前回は「年次有給休暇」について説明しました。就活生の皆さんも有給休暇について理解していただけたと思います。

大企業をはじめとして,労務管理がしっかりした企業では,従業員に有給休暇を取得するよう推奨しています。有給休暇消化率が悪い従業員には個別に指導が入るようなところもあります。

それに対して,中小企業では有給休暇についての認識が低い所が多いです。

さらに,いわゆるブラック企業では有給休暇を取得すると賞与の査定にあたってマイナスに評価されることが多いです。このような会社は,「有休を取得しなかっただけ多く働いたのだからプラス査定は当然」と言っていますが,これは法律上問題ないのでしょうか。

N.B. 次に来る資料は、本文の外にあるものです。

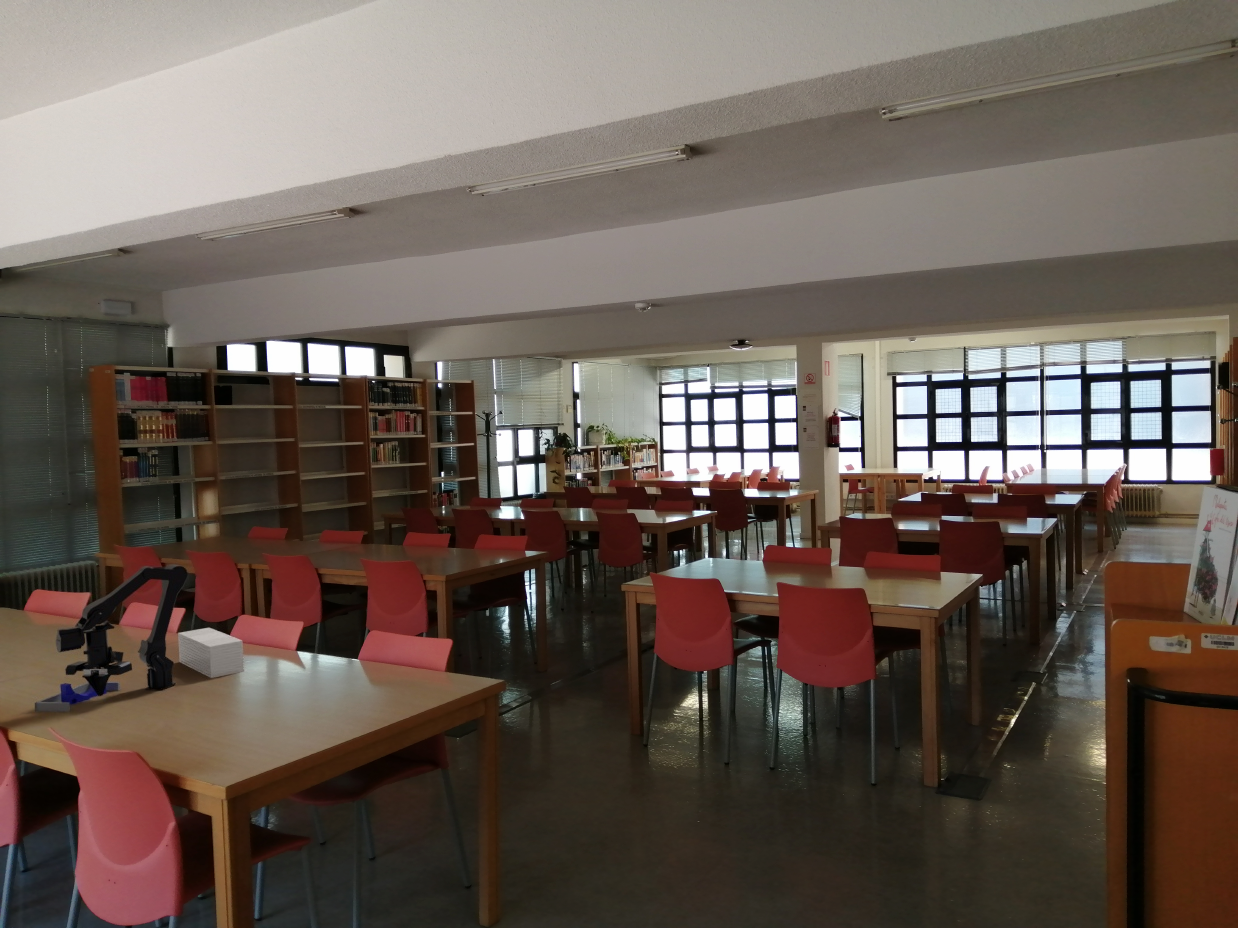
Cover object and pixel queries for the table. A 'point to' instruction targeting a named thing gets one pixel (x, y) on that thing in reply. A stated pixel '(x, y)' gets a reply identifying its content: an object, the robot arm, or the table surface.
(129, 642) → the table surface
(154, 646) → the robot arm
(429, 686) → the table surface
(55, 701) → the bracket
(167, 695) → the table surface
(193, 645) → the stack of papers
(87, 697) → the blue cradle mount
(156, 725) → the table surface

労働基準法に定められた年次有給休暇の取得に対する不利益取扱いの禁止について,労働基準法附則第136条は,使用者は年次有給休暇を取得した労働者に対して,賃金の減額その他不利益な取扱いをしないようにしなければならないということを規定しています。年次有給休暇の取得を賞与査定のマイナス要素として扱うことはこの規定に抵触することになりますので許されません。

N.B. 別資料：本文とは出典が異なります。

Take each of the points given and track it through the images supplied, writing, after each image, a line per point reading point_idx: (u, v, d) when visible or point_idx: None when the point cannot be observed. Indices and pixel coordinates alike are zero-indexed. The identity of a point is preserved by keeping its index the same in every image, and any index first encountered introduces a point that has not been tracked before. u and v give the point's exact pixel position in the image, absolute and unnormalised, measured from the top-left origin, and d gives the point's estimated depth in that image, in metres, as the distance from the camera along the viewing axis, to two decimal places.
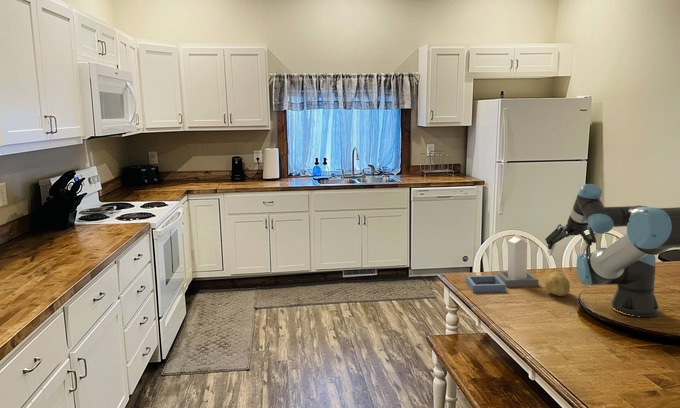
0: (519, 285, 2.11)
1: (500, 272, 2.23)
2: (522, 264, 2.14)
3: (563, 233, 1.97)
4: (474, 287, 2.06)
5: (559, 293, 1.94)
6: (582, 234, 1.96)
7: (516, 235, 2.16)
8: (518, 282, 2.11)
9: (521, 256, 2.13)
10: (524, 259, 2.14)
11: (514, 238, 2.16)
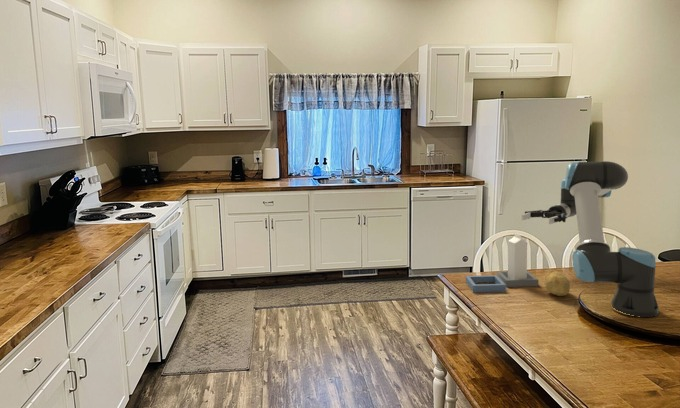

就活生の皆さんは,採用担当者に対して従業員の有給休暇消化率を質問してみましょう。

労働基準法 附則 第136条
使用者は、第39条第1項から第3項までの規定による有給休暇を取得した労働者に対して、賃金の減額その他不利益な取扱いをしないようにしなければならない。

有給休暇は上司の許可がないと取れない?


一定期間勤続した労働者に対して、心身の疲労を回復しゆとりある生活を保障するために付与される休暇を「年次有給休暇」といいます。これは「有給」で休むことができる、すなわち取得しても賃金が減額されない休暇のことです。有給休暇については、就活生もぜひ知っておきましょう。
年次有給休暇が付与される要件は次の2つです。

(1)雇い入れの日から6か月経過していること
(2)その期間の全労働日の8割以上出勤したこと

この要件を満たした労働者は、10労働日の年次有給休暇が付与されます。また、最初に年次有給休暇が付与された日から1年を経過した日に、(2)と同様要件(最初の年次有給休暇が付与されてから1年間の全労働日の8割以上出したこと)を満たせば、11労働日の年次有給休暇が付与されます。その後も同様に要件を満たすことにより、付与される日数が増えていきます。

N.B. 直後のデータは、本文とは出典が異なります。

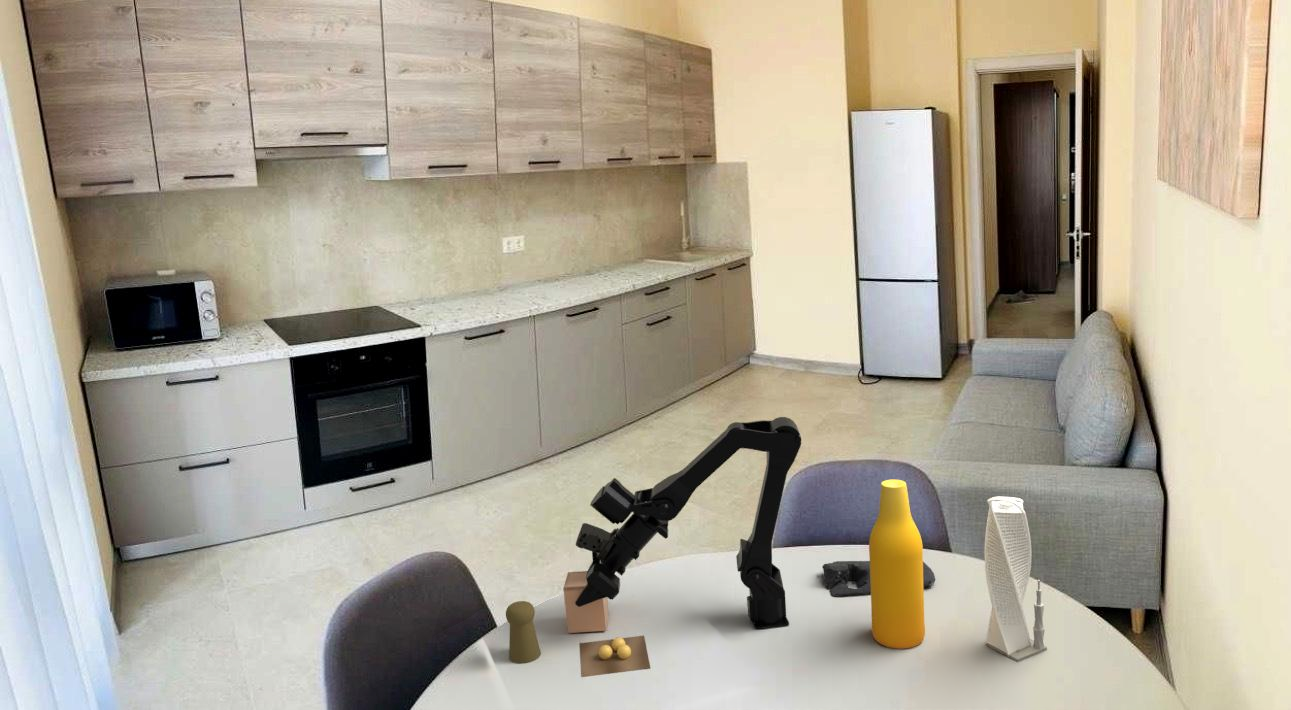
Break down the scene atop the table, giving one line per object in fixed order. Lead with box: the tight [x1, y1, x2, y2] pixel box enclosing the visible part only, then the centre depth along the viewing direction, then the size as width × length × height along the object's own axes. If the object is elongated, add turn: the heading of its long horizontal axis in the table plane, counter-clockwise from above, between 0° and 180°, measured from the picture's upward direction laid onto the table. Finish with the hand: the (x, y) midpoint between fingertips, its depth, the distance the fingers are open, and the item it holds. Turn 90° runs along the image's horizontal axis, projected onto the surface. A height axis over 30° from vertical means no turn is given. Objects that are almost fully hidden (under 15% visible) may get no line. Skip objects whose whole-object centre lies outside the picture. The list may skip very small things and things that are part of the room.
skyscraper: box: [984, 496, 1048, 663], centre depth 163 cm, size 8×8×28 cm
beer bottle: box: [868, 479, 926, 650], centre depth 169 cm, size 9×9×29 cm
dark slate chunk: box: [822, 560, 936, 597], centre depth 195 cm, size 15×22×5 cm
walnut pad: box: [579, 635, 651, 678], centre depth 172 cm, size 12×12×1 cm
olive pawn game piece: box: [505, 600, 542, 665], centre depth 173 cm, size 6×6×11 cm
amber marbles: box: [599, 637, 631, 660], centre depth 171 cm, size 6×6×2 cm
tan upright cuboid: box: [563, 570, 610, 634], centre depth 183 cm, size 7×7×9 cm
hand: (579, 596), depth 183 cm, fingers closed on tan upright cuboid, 7 cm apart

この年次有給休暇は、労働者が請求する時季に与えなければならないと労働基準法で定められています。使用者は、労働者が請求した時季に年次有給休暇を与ることが事業の正常な運営を妨げる場合にのみ、他の時季に年次有給休暇をえることができますが、年次有給休暇を付与しないとすることはできません。
いわゆるブラック企業企業では有給休暇を一切与えない場合が多くあります。注意が必要です。

パートタイム労働者など、所定労働日数が少ない労働者についても年次有給暇は付与されます。ただし、正社員の場合よりも少なく、比例的に付与されます。

出典:厚生労働省HP

就職先がブラック企業だった場合に対抗する効果的な方法


私の周りでも「ブラック企業」が存在しますが、そういった企業は必ず「組合」結成の動きを阻止しようとします。ブラック企業の経営者は数の力と監督官庁を非常に恐れているといえるでしょう。就活生に対しては良い顔しか見せないので注意が必要です。

もちろん、労働組合結成の動きを阻止しようと様々な圧力をかけることは違法です。法的リテラシが低いから知らないのか、若しくは違法と知っていても思わず行動が先走ってしまうのか知りませんが、ブラック企業経営者は組合結成の動きに圧力をかけまくります。

したがって、監督官庁である労働基準監督署への通報と並んで有効な対抗手段が「労働組合」の結成です。下の記事にあるように、各種支援団体の助けを借りて労働組合を結成することをお勧めします。ブラック企業という反社会的勢力を撲滅するためにも、労働者の皆さんが行動することが必要なのです。

就活生の皆さんも,万が一ブラック企業に就職してしまった場合には泣き寝入りせずに労働者の権利を主張して下さい。ブラック企業に対抗するには組合結成が効果的です。

 若者に過重労働を強い、使い捨てにする「ブラック企業」に対抗するため、職場での労働組合の結成を呼びかけようと、全国一般兵庫地方労働組合(神戸市兵庫区)は21日、兵庫県私学会館(中央区)で、職場における労組結成のノウハウを伝授する実践講座を初めて開催する。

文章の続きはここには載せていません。